Nachschlag

■ Im Sog der Dummheit

Jeden Samstagabend im Juli mietet ein Herr um die 60 namens Bröker in Charlottenburg den im Erdgeschoß gelegenen kahlen Raum einer Pantomimeschule, stellt zwanzig Stühle auf und wartet auf Zuhörer seiner als „Kunstgespräch“ angekündigten Vorträge. Treffen Hörwillige ein, heißt der Herr sie beglückt willkommen und erläutert umgehend die ihn verstimmende Saalakustik nebst seiner ihm in der Folge fremd gewordenen eigenen Stimme.

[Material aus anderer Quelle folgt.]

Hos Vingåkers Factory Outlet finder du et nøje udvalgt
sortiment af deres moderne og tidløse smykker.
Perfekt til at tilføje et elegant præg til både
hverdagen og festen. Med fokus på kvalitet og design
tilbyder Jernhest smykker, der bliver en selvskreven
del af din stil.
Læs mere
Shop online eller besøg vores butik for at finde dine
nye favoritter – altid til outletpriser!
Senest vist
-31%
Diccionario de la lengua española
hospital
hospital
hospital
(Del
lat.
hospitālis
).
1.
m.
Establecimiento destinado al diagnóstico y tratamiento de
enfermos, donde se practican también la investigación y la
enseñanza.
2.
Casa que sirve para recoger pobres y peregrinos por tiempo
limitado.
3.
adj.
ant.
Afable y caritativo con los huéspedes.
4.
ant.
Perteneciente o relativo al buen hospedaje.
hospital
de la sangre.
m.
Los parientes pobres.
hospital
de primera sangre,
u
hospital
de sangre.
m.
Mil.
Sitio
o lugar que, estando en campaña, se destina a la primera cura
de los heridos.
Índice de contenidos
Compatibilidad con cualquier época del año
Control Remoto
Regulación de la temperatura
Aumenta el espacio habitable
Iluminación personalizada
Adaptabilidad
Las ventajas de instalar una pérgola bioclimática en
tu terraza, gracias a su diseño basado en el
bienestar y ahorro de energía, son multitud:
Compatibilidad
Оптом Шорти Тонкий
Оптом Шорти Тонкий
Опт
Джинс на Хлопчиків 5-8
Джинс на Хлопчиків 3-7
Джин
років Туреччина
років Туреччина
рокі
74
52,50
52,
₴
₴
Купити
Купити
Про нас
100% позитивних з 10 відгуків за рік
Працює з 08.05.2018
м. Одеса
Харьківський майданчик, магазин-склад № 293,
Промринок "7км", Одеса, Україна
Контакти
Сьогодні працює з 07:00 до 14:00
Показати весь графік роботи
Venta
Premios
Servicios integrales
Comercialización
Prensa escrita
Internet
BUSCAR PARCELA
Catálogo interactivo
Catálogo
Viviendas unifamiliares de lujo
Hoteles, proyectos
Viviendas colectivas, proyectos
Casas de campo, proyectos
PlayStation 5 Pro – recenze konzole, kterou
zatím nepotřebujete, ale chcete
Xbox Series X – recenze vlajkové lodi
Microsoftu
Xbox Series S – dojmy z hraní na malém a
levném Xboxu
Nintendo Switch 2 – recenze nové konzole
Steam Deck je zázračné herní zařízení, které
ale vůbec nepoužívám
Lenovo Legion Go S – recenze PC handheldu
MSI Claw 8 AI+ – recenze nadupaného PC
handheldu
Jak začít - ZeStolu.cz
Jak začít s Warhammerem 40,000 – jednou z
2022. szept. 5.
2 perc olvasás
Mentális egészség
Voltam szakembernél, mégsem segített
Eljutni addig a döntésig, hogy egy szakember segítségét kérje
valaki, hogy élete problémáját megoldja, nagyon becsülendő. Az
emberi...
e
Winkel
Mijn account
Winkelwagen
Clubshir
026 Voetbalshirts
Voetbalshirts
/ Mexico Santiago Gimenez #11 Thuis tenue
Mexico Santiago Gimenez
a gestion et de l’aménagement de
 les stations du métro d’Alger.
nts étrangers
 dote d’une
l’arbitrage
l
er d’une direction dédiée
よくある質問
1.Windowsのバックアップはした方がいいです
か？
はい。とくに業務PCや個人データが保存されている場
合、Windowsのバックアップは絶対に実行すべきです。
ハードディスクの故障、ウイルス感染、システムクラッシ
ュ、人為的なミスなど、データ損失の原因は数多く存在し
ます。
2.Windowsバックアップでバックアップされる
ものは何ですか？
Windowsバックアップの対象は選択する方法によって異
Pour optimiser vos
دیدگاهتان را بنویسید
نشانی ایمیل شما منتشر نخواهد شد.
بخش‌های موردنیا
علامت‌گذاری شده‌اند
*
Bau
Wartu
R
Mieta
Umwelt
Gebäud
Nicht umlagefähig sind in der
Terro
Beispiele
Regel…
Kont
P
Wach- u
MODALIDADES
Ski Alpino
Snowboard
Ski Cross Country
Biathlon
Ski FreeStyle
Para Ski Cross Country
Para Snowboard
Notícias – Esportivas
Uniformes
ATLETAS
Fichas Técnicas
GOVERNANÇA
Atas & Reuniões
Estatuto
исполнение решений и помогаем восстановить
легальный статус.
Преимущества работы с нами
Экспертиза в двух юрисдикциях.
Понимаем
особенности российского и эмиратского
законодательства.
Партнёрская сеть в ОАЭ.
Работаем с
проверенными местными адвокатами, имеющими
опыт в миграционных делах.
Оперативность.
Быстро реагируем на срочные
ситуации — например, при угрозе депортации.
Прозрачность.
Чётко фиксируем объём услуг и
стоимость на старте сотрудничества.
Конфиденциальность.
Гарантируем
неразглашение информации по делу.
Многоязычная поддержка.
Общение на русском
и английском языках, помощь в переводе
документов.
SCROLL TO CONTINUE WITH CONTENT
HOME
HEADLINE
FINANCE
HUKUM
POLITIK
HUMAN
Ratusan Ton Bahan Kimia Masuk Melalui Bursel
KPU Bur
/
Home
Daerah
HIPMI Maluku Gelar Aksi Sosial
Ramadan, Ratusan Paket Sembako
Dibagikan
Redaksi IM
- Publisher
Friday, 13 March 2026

Das angekündigte Eintrittsgeld von 10 DM sammelt Herr Bröker nicht ein. Im übrigen wäre das auch unpassend, denn wir haben es mit einem Phänomen zu tun, das schamlose, unbekümmerte, ja unverschämt maßlose Mitteilungssucht genannt werden muß. Sie zahlt, konsequent, selbst.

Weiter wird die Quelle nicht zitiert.